HADLEY ROBINSON: It was alien to Jeanie that she was allowed to have fun. My interpretation is that she isn’t sheltered — it’s more that she’s been watching her father do this business her entire life, so she made it her life. It’s been her everything. Having fun and dating was kind of out of the question for Jeanie because it was just a distraction from the thing that mattered the most. That’s how she thought her father viewed it all. But, in this season, she’s finding out that he’s made women just as much a priority as all the stuff he does in this business. For the first time she does consider, “If I don’t have my dad’s attention, I’ll try and get somebody else’s attention.”
Why do you two believe Jeanie and Jerry are such reliable confidantes, able to return to each other when their other relationships fall into disarray?
ROBINSON: The thing they usually connect over is the professional. They both get excited about it. But when this new romance is blossoming for her father, for the first time you see Jeanie go, “Oh, wow. That’s not always what it’s about. I thought that was the thing that was going to yield my full validation in his eyes.” When that’s not the thing, she then starts to go, “I don’t really know what to connect with him over.” There is no separation between the two — the personal is professional, the professional is personal. That’s how their family functions.
JOHN C. REILLY: The reason Jerry constantly tried to mix personal and business — like having his family work in the organization, bringing his relationships to the games all the time — was because he just didn’t have a choice. He knew this about himself: “This is all I care about: the big dreams. So I either go it alone, which I don’t want to do, or I force my family to be part of it.” Some people were better at it than others. I think he wished it all worked a little better with the family, that there was less competition among the siblings. But it was what it was. And he wasn’t willing to keep the family at home. He was determined to make it a family business — which it still is to this day, unlike a lot of other sports teams.
John, in interviews for Season 1, you shared that you grew your hair out for Jerry Buss’ combover. Did you stick to that practice for Season 2?
REILLY: I was very determined to keep the look going. I don’t like to wear wigs. It probably would’ve been easier to wear a wig to tell you the truth. But I like the feeling of false authenticity that a combover gives you.

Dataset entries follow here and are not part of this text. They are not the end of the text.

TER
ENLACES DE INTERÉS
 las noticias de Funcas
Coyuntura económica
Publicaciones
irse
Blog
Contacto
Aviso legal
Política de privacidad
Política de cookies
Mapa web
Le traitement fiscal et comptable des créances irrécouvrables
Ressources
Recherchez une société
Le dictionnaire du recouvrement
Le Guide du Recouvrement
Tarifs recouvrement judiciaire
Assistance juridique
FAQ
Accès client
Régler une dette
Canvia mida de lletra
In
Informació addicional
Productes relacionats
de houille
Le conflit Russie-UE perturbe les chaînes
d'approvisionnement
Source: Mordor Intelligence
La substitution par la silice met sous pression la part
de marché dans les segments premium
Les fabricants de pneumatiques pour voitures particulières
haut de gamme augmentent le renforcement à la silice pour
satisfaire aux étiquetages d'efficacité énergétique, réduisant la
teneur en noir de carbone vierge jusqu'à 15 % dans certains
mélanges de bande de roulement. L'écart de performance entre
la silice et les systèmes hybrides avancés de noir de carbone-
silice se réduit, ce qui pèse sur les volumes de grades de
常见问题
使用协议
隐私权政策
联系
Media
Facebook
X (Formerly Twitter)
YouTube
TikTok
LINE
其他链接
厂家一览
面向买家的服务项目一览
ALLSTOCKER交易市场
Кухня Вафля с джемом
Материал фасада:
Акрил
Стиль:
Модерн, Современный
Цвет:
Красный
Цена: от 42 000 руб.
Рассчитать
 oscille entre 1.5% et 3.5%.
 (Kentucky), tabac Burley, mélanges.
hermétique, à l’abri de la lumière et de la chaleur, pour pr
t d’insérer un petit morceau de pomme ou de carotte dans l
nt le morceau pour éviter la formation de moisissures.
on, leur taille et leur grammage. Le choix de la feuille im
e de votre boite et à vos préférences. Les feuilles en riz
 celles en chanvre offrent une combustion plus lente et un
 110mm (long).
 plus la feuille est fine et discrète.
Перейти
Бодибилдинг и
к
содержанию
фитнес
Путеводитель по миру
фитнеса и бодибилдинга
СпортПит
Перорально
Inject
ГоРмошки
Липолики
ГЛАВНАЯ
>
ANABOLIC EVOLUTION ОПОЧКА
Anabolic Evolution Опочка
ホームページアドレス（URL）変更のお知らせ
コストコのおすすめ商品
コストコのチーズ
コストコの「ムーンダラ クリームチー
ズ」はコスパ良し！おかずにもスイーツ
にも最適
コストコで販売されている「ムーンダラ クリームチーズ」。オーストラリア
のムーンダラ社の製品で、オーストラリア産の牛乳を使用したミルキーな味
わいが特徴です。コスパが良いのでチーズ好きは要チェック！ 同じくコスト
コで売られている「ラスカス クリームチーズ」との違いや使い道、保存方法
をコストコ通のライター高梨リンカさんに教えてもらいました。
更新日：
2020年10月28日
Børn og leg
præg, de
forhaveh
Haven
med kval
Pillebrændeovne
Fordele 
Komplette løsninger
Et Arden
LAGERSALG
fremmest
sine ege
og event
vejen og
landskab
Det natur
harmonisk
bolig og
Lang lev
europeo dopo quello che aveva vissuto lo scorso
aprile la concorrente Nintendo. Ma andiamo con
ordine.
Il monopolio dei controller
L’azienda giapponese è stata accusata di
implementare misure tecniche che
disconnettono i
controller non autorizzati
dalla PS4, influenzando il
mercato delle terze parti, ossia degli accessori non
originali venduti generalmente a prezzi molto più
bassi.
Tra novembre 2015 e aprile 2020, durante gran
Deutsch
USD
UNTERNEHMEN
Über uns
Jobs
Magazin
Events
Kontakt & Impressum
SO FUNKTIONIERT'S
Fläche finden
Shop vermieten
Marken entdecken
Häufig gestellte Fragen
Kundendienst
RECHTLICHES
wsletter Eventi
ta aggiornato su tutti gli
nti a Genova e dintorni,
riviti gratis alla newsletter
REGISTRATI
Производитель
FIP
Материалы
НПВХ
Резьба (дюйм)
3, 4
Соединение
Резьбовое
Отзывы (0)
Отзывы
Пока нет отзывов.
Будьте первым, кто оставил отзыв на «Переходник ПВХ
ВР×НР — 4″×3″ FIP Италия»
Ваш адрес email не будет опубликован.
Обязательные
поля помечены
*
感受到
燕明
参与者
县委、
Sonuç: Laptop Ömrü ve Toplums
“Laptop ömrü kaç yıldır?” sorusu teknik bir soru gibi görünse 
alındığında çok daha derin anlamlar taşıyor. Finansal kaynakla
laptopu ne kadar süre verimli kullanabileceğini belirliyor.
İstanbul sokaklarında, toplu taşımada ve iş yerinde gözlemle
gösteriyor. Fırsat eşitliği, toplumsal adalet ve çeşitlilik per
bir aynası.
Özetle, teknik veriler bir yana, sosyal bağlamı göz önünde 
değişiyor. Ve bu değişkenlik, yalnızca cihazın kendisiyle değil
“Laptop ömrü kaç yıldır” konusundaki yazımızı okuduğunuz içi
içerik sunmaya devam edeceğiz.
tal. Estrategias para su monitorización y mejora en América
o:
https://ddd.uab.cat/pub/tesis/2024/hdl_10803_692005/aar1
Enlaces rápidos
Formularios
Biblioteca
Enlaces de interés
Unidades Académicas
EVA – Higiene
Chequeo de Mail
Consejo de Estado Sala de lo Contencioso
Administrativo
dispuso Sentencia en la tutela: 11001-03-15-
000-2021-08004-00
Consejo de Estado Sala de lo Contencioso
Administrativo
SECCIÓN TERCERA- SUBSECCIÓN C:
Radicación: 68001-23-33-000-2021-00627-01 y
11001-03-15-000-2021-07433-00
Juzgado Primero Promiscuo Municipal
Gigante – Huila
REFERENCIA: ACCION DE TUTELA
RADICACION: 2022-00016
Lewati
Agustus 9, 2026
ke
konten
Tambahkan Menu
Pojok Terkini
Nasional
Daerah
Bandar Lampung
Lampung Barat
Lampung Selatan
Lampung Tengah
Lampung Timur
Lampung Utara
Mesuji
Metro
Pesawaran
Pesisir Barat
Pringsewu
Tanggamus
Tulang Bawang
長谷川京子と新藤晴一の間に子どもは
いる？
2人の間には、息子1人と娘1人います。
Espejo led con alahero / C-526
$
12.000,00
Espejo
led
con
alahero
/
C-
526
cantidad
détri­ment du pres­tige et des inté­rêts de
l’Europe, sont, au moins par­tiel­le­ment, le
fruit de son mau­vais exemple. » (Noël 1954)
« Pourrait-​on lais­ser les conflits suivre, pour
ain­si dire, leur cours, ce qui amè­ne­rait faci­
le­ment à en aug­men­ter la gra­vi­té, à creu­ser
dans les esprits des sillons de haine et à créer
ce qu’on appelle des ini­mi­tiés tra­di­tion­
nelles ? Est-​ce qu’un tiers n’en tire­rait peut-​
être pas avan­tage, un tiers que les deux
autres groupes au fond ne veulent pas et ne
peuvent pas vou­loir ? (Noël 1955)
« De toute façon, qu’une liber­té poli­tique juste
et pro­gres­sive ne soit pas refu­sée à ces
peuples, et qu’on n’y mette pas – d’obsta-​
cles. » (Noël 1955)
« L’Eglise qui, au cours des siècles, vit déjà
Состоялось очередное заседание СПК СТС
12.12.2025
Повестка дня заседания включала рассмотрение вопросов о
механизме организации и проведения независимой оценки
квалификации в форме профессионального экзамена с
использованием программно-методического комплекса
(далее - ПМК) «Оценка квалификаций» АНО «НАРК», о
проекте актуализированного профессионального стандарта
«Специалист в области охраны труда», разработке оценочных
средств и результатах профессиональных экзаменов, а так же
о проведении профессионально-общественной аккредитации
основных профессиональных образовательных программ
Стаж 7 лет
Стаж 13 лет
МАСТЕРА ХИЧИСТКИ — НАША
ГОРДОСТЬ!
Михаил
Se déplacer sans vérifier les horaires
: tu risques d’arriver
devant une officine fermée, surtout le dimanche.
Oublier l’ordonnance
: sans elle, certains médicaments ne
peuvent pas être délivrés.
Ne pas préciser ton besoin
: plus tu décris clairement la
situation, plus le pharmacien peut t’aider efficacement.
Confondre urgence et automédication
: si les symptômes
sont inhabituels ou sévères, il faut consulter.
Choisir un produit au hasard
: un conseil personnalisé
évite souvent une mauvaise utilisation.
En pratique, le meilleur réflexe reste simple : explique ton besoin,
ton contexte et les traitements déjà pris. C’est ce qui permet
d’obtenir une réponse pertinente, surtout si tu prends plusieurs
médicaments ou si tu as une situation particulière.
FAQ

I’ve also seen you in-person – you’re a tall guy. Does that become an obstacle when you’re shooting around a bunch of actors playing basketball players?
REILLY: No, no. You remind me when I went to see the Lakers back in the day, when Kobe Bryant was still playing and Derek Fisher was on the team. I remember thinking, “Oh, I just love the little guy. Come on Fish.” He made all those amazing baskets at the end of games. Then I look at the program and it has the stats: Derek Fisher, six-foot-two. I was like, “That’s my height! I’m a little guy! I’m tiny!” Anyways, they have these super lifts shoes for a lot of the players to get that size differential. But I’m the exact same height as Jerry. So it worked for me.
The hair is real, the height is real.
REILLY: The teeth, however…
This interview has been edited and condensed.